The mode does lack a bit of polish, though. There’s more than a few instances where characters’ eyes look dead, and the acting is a little spotty (the worst offenders are real-life football analysts Jim Miller and Pat Kirwan, who interview Devin as part of their fake TV show Real Football and are clearly reading from a script). But others, like Rus Blackwell (who plays former coach Jack Ford) knock their roles out of the park, giving their characters pathos and making you care about them.

And while the story as a whole is a bit saccharine, it’s not an entirely cliched affair. Devin is never made out to be the next NFL legend; he’s someone who quit football for a few years and is having a hard time finding his bearings. And while my performance in the interactive parts of the mode didn’t earn me the best ending, I’m pretty happy with it. Without spoiling anything, my ending humbled Devin’s aspirations while still giving him something to shoot for. This isn’t the happy ending some may want, but it’s a great portrayal about how most people achieve their dreams not through leaps and bounds, but through incremental progress, hard work, and a few lucky breaks.

As someone who plays and watches a lot of competitive video games, the idea that a game can mean this much to people isn’t foreign, but The Longshot drives home the degree to which a team and its players can be a part of a community, how this relationship can be both fostered and exploited. It’s not a masterpiece of storytelling, but it’s a solid piece of standalone fiction about sports that got me to care about the regional rivalries and drama of football.

Will it help get you into Madden?
Not really. Even after playing a few matches of seven-on-seven or under special special conditions (such as starting on the opposite end of the field instead of in the middle and having to run 80 yards), I never got a good sense of how to play honest-to-goodness Madden. Since Devin Wade is a quarterback, most of the actual football involves you choosing who you’re going to throw the ball to each down. Although I could see the paths all my teammates were running, choosing the right person to throw to felt like guesswork, and The Longshot never teaches you how to determine the best choice beyond the person who’s most isolated from the enemy team (though it’s entirely possible I’m simply bad at football and that’s all there is to it).

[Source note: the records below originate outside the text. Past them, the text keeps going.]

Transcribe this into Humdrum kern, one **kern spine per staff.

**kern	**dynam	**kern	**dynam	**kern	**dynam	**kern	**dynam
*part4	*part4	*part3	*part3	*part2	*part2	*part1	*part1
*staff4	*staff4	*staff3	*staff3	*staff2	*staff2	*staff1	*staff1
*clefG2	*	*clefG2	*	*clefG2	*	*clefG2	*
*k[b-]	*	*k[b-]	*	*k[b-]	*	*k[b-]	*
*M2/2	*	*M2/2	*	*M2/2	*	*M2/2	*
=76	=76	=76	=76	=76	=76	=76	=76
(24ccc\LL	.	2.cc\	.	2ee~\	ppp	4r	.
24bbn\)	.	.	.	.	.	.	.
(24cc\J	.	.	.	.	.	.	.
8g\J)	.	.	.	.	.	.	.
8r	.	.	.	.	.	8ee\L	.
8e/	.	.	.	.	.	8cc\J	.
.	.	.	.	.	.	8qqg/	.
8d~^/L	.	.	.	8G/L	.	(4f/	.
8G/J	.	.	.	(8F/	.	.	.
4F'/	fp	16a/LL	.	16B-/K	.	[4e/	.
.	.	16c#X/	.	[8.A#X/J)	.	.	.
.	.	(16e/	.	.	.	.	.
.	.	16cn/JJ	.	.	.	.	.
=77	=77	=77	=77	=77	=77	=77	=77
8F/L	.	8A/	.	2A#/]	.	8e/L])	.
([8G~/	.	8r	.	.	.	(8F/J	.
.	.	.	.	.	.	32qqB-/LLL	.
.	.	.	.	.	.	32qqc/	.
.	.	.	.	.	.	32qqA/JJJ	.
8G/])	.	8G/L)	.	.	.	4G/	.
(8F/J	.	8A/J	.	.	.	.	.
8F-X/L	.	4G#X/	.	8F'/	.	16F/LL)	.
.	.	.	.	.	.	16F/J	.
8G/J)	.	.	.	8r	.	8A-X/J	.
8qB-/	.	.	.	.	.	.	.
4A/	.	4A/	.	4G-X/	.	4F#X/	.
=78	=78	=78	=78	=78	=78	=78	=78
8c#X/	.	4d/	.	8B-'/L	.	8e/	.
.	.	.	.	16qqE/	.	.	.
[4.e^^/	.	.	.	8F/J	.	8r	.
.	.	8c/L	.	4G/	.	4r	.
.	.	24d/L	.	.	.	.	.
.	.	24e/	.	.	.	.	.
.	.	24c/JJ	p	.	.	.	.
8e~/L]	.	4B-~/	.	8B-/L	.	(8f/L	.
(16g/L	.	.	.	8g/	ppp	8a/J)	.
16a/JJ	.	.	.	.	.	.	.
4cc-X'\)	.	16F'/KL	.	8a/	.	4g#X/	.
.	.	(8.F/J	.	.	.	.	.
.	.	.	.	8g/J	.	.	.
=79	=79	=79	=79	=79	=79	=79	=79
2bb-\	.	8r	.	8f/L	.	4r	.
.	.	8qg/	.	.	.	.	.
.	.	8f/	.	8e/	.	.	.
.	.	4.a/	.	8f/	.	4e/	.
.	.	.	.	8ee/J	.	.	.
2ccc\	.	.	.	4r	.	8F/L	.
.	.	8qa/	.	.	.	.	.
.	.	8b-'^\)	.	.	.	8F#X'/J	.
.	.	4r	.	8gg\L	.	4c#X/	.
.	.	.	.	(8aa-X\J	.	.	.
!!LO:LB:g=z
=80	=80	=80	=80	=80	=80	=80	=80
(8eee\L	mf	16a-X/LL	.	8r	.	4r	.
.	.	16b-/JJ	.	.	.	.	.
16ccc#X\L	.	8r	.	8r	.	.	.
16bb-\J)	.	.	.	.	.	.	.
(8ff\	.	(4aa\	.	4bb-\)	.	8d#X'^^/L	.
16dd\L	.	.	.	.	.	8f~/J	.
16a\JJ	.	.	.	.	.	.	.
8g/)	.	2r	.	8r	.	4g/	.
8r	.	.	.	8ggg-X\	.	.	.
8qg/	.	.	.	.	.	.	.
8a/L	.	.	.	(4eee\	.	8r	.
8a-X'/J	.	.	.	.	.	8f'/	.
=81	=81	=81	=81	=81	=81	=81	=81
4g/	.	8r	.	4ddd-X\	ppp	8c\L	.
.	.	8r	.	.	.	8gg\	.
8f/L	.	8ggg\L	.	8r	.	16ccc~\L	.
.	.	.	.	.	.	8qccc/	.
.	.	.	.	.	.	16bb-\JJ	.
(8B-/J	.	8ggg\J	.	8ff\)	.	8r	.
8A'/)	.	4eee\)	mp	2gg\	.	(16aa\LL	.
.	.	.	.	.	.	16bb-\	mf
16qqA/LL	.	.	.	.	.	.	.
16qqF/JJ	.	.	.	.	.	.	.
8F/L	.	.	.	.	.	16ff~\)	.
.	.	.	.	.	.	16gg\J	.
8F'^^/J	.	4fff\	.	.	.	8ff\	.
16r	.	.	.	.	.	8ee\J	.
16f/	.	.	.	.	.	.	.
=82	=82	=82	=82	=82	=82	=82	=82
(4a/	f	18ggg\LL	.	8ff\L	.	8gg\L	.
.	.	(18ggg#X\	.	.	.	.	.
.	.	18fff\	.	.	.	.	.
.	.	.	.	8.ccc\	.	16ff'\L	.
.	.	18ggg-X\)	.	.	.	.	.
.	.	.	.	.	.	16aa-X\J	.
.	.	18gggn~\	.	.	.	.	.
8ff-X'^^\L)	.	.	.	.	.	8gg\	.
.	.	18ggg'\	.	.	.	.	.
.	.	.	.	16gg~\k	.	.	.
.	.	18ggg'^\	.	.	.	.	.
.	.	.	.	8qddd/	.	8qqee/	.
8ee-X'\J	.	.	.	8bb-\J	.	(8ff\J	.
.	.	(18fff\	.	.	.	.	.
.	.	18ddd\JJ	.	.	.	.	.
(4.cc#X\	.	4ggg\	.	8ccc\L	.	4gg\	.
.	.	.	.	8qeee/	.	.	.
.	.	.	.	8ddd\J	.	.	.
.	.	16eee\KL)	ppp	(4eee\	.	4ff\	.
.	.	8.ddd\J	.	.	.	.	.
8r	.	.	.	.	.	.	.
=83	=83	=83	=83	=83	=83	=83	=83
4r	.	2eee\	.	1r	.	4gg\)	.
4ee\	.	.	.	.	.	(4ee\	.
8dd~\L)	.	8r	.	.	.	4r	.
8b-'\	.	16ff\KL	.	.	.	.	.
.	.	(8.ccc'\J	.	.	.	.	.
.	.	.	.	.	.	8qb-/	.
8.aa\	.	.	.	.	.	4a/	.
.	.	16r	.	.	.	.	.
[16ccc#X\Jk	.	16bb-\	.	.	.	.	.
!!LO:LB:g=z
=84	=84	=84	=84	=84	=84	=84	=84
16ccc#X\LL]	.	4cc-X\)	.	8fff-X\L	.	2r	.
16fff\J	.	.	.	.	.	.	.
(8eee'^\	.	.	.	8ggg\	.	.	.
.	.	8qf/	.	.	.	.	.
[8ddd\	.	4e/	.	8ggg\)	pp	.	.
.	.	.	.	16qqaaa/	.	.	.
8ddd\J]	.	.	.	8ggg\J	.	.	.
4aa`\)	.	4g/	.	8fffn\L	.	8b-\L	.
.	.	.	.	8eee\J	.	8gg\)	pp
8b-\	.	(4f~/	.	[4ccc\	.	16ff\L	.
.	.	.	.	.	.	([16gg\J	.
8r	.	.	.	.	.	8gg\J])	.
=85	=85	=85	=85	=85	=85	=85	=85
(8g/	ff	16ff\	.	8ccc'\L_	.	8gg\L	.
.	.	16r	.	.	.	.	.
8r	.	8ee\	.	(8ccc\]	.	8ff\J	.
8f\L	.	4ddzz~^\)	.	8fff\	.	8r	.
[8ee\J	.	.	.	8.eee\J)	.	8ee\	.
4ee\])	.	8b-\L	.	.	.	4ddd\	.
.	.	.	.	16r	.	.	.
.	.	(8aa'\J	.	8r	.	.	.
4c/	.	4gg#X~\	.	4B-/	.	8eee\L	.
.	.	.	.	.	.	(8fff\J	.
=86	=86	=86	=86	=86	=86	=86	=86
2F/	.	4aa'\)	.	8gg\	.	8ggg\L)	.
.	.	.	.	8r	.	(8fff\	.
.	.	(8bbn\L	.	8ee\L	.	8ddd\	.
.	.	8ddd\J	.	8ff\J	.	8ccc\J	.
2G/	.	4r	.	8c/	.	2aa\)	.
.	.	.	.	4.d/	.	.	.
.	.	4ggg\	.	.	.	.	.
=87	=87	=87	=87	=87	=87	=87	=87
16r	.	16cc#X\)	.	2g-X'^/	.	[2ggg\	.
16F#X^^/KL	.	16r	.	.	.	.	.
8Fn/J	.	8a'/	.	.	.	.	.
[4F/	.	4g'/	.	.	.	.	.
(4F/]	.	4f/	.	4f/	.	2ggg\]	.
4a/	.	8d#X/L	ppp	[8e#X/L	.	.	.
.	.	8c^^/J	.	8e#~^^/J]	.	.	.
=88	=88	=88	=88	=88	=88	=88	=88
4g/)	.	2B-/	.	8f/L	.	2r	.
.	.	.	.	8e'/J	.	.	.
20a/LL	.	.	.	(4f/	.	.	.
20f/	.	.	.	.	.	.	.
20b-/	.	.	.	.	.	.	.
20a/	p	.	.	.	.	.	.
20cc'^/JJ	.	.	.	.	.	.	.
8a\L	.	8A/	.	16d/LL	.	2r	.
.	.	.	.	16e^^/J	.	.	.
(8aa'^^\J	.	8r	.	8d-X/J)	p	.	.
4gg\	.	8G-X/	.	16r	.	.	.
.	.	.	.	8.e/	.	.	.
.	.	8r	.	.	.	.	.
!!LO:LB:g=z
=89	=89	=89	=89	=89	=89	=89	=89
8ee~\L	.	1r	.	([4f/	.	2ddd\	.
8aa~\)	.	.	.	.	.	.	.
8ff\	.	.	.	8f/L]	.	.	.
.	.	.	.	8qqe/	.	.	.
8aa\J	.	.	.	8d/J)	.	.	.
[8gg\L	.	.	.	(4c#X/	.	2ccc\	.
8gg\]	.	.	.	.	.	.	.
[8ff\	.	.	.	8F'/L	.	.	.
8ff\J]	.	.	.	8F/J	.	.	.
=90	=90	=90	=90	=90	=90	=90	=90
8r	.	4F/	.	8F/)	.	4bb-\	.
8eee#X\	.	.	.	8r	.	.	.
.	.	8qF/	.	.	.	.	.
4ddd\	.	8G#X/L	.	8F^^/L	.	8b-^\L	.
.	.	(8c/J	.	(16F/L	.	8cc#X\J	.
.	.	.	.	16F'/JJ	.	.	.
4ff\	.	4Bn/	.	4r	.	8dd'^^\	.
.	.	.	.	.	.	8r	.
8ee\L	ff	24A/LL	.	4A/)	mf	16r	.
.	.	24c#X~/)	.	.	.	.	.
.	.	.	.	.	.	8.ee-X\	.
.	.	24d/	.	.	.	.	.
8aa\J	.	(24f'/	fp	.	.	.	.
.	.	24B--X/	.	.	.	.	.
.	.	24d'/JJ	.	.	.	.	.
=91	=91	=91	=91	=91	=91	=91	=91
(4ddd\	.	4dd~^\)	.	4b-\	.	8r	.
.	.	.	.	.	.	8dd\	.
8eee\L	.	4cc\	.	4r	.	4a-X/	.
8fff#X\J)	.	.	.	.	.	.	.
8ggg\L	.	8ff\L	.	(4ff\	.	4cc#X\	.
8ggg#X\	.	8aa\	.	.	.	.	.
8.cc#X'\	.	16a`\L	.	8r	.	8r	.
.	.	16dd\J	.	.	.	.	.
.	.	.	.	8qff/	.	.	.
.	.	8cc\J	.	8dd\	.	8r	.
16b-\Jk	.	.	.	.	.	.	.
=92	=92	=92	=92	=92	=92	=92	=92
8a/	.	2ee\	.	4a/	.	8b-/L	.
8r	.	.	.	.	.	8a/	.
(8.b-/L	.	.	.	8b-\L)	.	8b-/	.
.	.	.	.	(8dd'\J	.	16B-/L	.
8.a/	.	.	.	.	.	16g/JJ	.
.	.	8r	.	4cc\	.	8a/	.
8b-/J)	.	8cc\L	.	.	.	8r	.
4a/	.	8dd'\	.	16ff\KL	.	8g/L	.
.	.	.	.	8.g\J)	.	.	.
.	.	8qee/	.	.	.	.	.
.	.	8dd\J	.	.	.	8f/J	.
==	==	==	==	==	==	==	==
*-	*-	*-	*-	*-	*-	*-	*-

However, that doesn’t mean you have struggle with actually playing football that much. You only play a handful of these specialty games, and most of the big moments are reduced to timed button sequences you should be able to handle with ease. You can skip most gameplay segments if you fail repeatedly, too. This means you can just enjoy the story without worrying about failure, but don’t expect to suddenly develop a love of the game through The Longshot.

That said, it did teach me a bit of football terminology. The most helpful bit involved breaking down the terminology of calling plays before they’re made. I wouldn't be able to call one myself, but if I happen to be around a football game during the holidays this year, I have a better chance of knowing what’s going on, or at least how a coach or player tells their team which plays to run.

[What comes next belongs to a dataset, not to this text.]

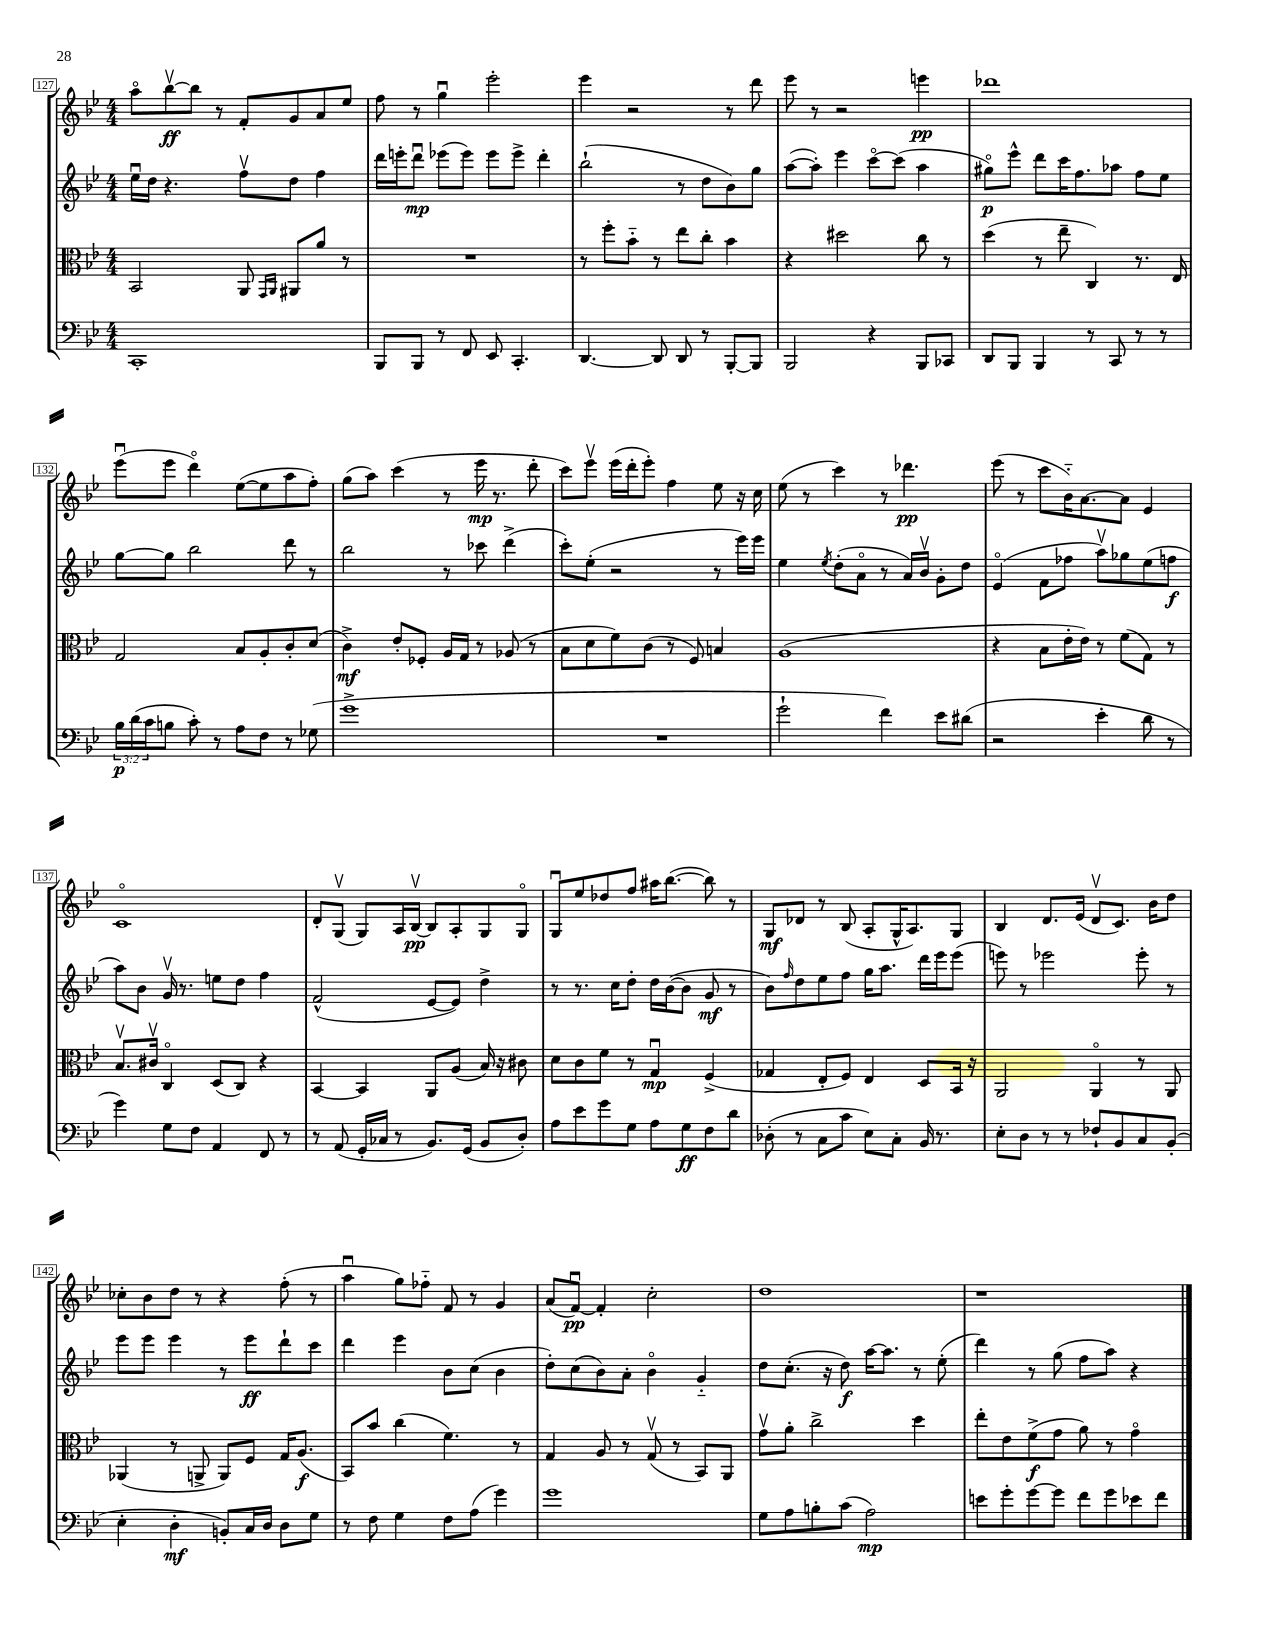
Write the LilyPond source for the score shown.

Does The Longshot alone justify buying Madden 18?
No. As much as I enjoyed the mode for how it was able to portray some intricacies of football while also making it clear why football matters to people so much, I can’t outright recommend people who aren’t fans of football go spend 60 dollars for a mode that doesn’t last all that long, especially in a year as thick with great games as 2017. The Longshot isn’t a revelatory campaign that will get you to rethink storytelling in games, either, so it doesn’t win the “quality versus quantity” argument. But it’s good enough that if you can find the game on sale, or if one of your football-loving friends wouldn’t mind lending you copy, it might just get you to understand what this whole football thing is about.